Liam and Cedric are getting excited about the Cub Scout Pinewood Derby at the end of the month. They spent all day Saturday down at Kelley Motor Co. with Jeremy building their derby cars. Cedric's is a race car and Liam's is a tank!
Cullen has been asking about going to school a lot. He is ready now. All of a sudden. We have been working on countings, number recognition, letters, and letter recognition. He can name all the numbers by sight and most of the letters. We are going to work on writing his name next.
Tristan and Cedric went to get their hair cut tonight and came home looking to handsome young men. What the heck is happening around here!?!?!? Where the crap are my babies!?!? I'm kinda freaking out.

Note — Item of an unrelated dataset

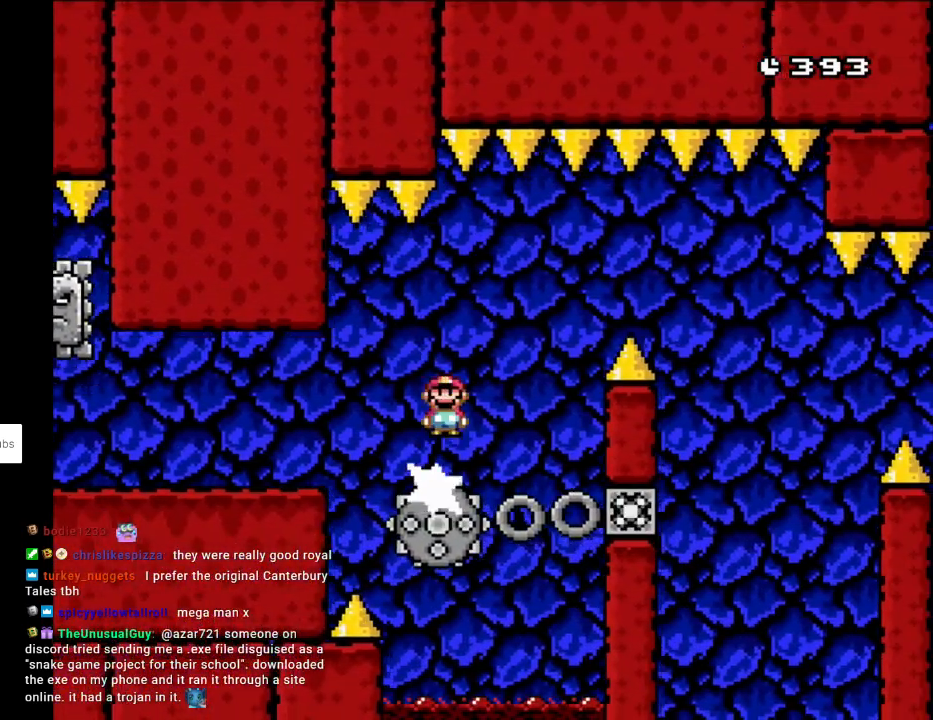
{"buttons": ["A", "X", "DPAD_RIGHT"], "events": [[117, "A", "up"], [167, "A", "down"]]}
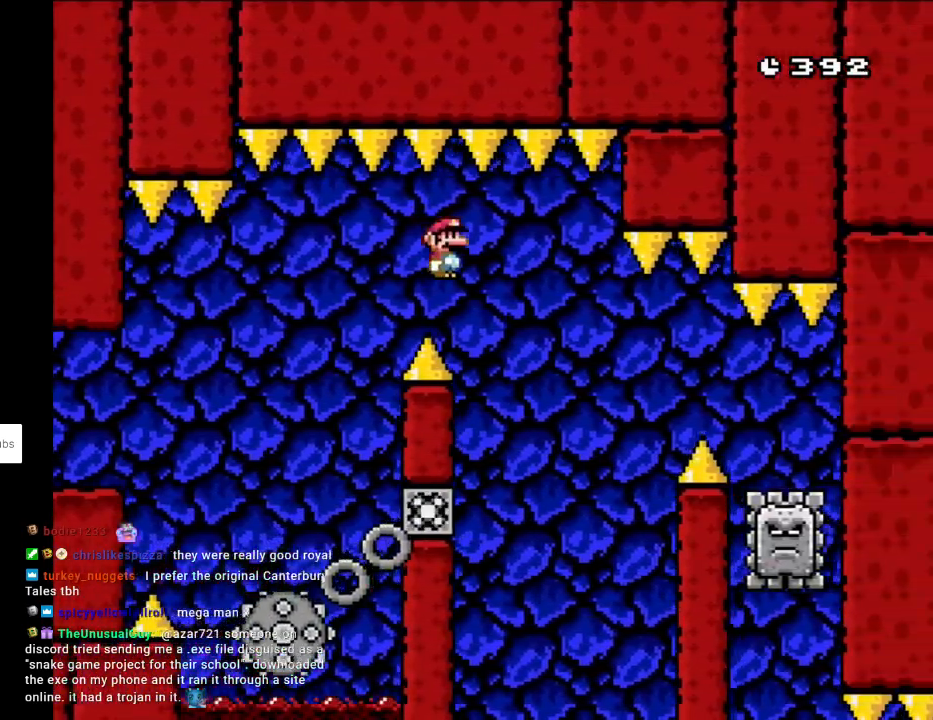
{"buttons": ["A", "X", "DPAD_RIGHT"], "events": [[117, "DPAD_RIGHT", "up"], [133, "DPAD_LEFT", "down"], [400, "DPAD_LEFT", "up"], [433, "DPAD_RIGHT", "down"]]}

I am so sick and tired of being in Carthage. We have been very diligent in prayers and putting good vibes out into the universe and waiting for answers and signs as to what direction to head. I am not fond of the Carthage school district in many aspect. There are also good things about the school but, I think the cons outweigh the pros. I don't have any friends here and I'm starting to feel like a rat in a cage. I think I may turn people off from liking me because I say the most ridiculous things when I am put on the spot. It's rather comical actually. I should have a tv show with just me interacting with people out in public. Seriously, it would be hilarious!
4 comments:
Sounds like we need a shopping day or a lunch date or something...I have been kind of feeling that way as well. I feel like if I am not running the kids here there or eveywhere then I am at home then I feel like I have to clean because lately things always seem to be a mess.
I think that is a fantastic idea!!!
You should come to Hamilton sometime. I have every Wednesday off but no one ever wants to hang out with me.
You should come over here next Wednesday. That way Eden and maybe Cullen will nap!